Supplied material Start Marker

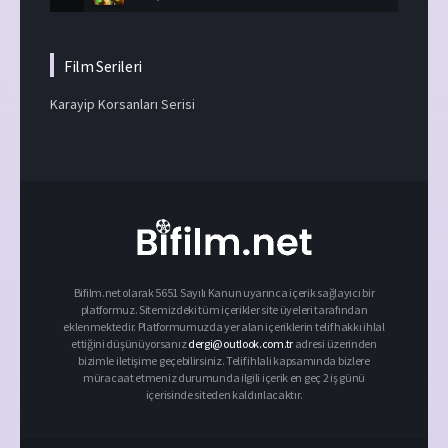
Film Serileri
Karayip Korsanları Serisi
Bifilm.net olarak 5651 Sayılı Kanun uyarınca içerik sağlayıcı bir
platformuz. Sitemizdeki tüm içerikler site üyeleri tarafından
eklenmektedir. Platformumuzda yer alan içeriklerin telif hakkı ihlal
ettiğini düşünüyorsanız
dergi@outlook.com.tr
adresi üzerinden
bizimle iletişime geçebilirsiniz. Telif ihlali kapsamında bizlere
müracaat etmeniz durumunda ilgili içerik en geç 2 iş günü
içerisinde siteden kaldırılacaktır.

Supplied material End Marker

■ Task item
Starting at the line that contains "bizimle iletişime geçebilirsiniz.", quote each remaining line of the entries above, unchanged.

■ Your solution
bizimle iletişime geçebilirsiniz. Telif ihlali kapsamında bizlere
müracaat etmeniz durumunda ilgili içerik en geç 2 iş günü
içerisinde siteden kaldırılacaktır.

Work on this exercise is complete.